What have DALL-E and my site in common?

January 6, 2021

Jan Kumor

5 minutes read

TL;DR

Before publishing this post: Nothing at all.

After publishing this post: There is an article mentioning DALL-E on this site.

Hacker News - the root of all evil

There was a time when I was reading Hacker News on regular basis but now I tend to avoid it. Most of the time, when I was visiting it and checking all those shiny projects and articles that people create, after a few moments of excitement, I was ending (best case) a little melancholic about my own achievements. So it was rather counterproductive to keep doing that. But somehow I ended up there again last night (I was venting out some frustration about Medium ~~comments~~ responses system in google search and one of the top hits was HN).

And there it was - someone posted a link to Open AI's DALL-E. And I was lost.

DALL-E

So what is DALL-E? I will simply quote the article's introduction:

DALL·E is a 12-billion parameter version of GPT-3 trained to generate images from text descriptions, using a dataset of text–image pairs. We’ve found that it has a diverse set of capabilities, including creating anthropomorphized versions of animals and objects, combining unrelated concepts in plausible ways, rendering text, and applying transformations to existing images.

My knowledge of generative networks never reached beyond simple GANNs and style transfer (which is still better than my grasp on NLP). However, the article is only 27 minutes read and not very detailed on a technical level, so it is digestable for me. The most important thing though, are the examples of what DALL-E is capable of. It can generate:

an illustration of a baby capybara in a wizard hat playing a guitar

and the results are great:

DALL-E capybara example Examples of DALL-E output for prompt shown above, all credit goes to Open AI

I mean, come on! That is impressive.

Yet again, similar to the introduction of GPT-3 architecture itself in May 2020, it makes you wonder when those models will start replacing humans (poor me as a developer - it might seem like a joke, but the fear is real). We should prompt some GPT-3 model to generate new JavaScript frontend framework every week or so.

There was a vivid discussion on HN (link here) under the article. Some clever points were made there. Some of them might give us, humans, some hope for the near future. Here are those which appealed most to me:

Some concepts probably are much more well-defined (overrepresented) in the training input set. And there is such possibility that those examples belong to those classes. And, same as the model itself, the dataset is huge, so it is not a surprise that you can find anthropomorphized radish there (search for 大根アニメ, click).
It is a language model, so what it learns about is language (translation of written language to visual one in this case). It might not be as general as it is presented by researchers.
The original GPT-3 model is 175 billion parameters (it is even hard to tell how Open AI deploys it for training, heck even interference seems hard). I've read some claims that this is enough to encode around a third of the input data directly. With 12 billion parameters, DALL-E is slightly thinner, but it is still big enough to be called enormous. So there are some controversies about reasoning capabilities of those transformer models. Do they reason or simply memorize the data? That would make them, very sophisticated and ML-based indeed, but only search algorithms (I know, exaggerating a little bit here ;) ).
Black-box problem, which is becoming even more relevant with those models scaling more and more. We, humans, cannot reason about how the model works. We can't predict and explain why it made its decisions. It might work well in non-critical usages (creative work) but an unpredictable model is a no-go in many areas i.e. medicine or wealth management (sic!).
Also, god only knows how processing-intensive training those transformers networks is, some people claim that for original GPT-3 it would be 355 years and a few million dollars. Better not dive into this topic, and not convert it to CO₂ tonnes equivalent.

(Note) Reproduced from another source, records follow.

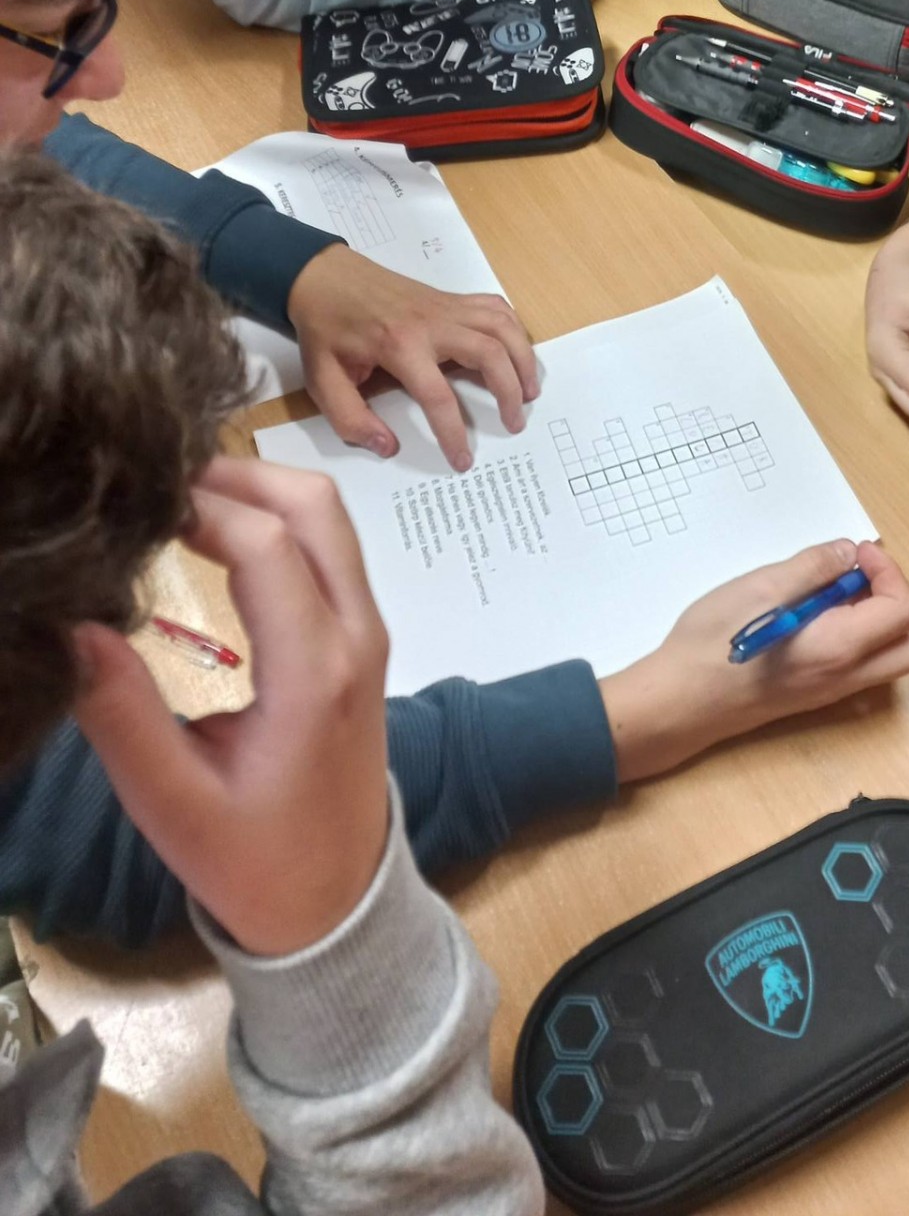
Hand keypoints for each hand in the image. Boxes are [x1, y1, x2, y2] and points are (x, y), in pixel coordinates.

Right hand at [72, 458, 390, 957]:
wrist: (336, 903)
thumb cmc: (252, 860)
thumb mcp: (171, 803)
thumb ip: (121, 714)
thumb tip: (72, 623)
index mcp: (314, 672)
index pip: (265, 545)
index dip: (199, 505)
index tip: (132, 501)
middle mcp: (355, 636)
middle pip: (314, 506)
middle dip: (236, 474)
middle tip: (155, 482)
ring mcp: (368, 632)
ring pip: (329, 519)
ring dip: (259, 491)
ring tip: (175, 500)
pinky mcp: (362, 638)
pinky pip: (330, 549)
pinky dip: (277, 520)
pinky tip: (213, 533)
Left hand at [288, 245, 539, 470]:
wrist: (324, 275)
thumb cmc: (324, 327)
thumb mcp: (322, 378)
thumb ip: (350, 418)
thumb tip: (387, 446)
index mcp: (399, 346)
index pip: (439, 397)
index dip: (454, 433)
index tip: (463, 460)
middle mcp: (432, 323)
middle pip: (490, 354)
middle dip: (509, 392)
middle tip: (514, 423)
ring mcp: (446, 306)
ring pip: (502, 327)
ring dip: (523, 359)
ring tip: (529, 392)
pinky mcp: (450, 298)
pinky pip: (495, 307)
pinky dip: (514, 329)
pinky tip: (516, 352)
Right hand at [598, 540, 908, 779]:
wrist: (680, 702)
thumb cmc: (713, 643)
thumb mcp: (762, 588)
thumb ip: (814, 567)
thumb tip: (849, 554)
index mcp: (842, 649)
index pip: (905, 609)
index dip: (890, 571)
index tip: (855, 553)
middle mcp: (849, 676)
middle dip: (907, 597)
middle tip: (867, 571)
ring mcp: (836, 690)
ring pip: (895, 655)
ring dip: (887, 614)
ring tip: (843, 586)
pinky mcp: (819, 692)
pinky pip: (867, 662)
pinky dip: (866, 631)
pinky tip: (823, 609)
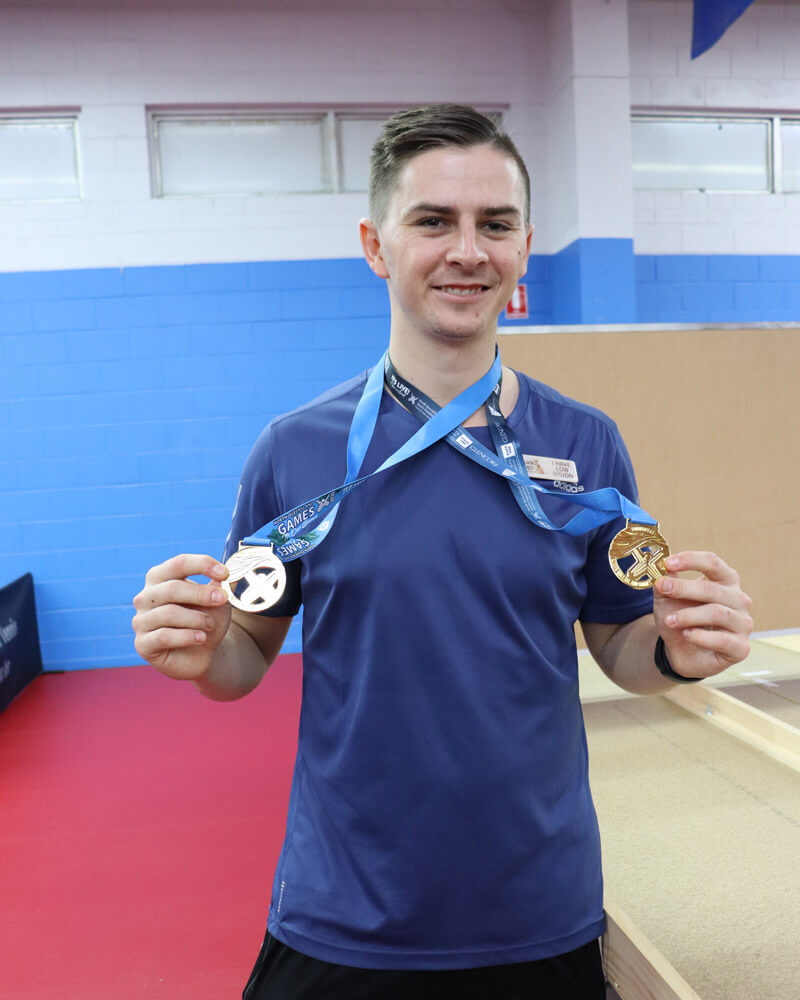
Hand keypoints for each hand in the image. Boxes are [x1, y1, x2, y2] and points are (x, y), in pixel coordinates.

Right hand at [132, 554, 231, 680]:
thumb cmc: (206, 620)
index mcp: (160, 578)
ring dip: (197, 618)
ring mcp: (141, 620)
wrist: (202, 653)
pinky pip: (163, 636)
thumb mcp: (216, 602)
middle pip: (172, 588)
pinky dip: (187, 636)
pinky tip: (201, 638)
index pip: (179, 563)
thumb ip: (217, 587)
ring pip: (169, 613)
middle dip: (201, 594)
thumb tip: (221, 577)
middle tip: (222, 599)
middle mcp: (146, 597)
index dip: (202, 565)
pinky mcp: (143, 644)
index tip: (225, 573)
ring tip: (210, 624)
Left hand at [653, 551, 752, 679]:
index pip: (712, 563)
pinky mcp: (741, 647)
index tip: (667, 563)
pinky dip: (700, 637)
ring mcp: (743, 624)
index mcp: (725, 581)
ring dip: (688, 615)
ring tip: (670, 621)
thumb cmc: (681, 620)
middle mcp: (739, 600)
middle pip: (712, 589)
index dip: (690, 560)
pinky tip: (686, 635)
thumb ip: (666, 582)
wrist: (682, 652)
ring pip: (717, 613)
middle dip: (683, 588)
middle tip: (662, 588)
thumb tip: (663, 567)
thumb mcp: (668, 599)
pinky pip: (722, 639)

Nevertheless, DALL-E is still an IMPRESSIVE and TREMENDOUS work pushing both natural language processing and image generation next step further.

I could probably go on and on, and try to write something about Open AI's CLIP which was used in DALL-E's training. Or list some highlights about DALL-E, so it doesn't seem that I am a bitter man who can't admire the significance of this work (once again it is great). But it is getting late (1:36 AM) so it would be probably good for me to get some sleep.

So, what I am working on?

The whole DALL-E thing was supposed to be just a short (kinda ironic) intro from which I would move into site improvements that I am working on currently. But again, it is getting late, so I will limit myself to listing them here:

Added reading time (Medium like) information component to posts. But it is not yet populated with the correct value.
Addition of some CSS theme mechanism to the template, so I don't need to remember what is hex for that gray color used in posts meta info.
Added hypothes.is sidebar to the site. Found it accidentally during my Medium ~~comments~~ responses rage. Seems like a very nice concept so I've decided to give it a try.
Read a little about SSR (funny how we, as industry, circled back to it) and web performance. Checked my site performance using Lighthouse. Everything would be fine, except that adding hypothes.is sidebar gives huge performance penalty.

It is not rocket science nor transformer based deep learning algorithms. But it is fun!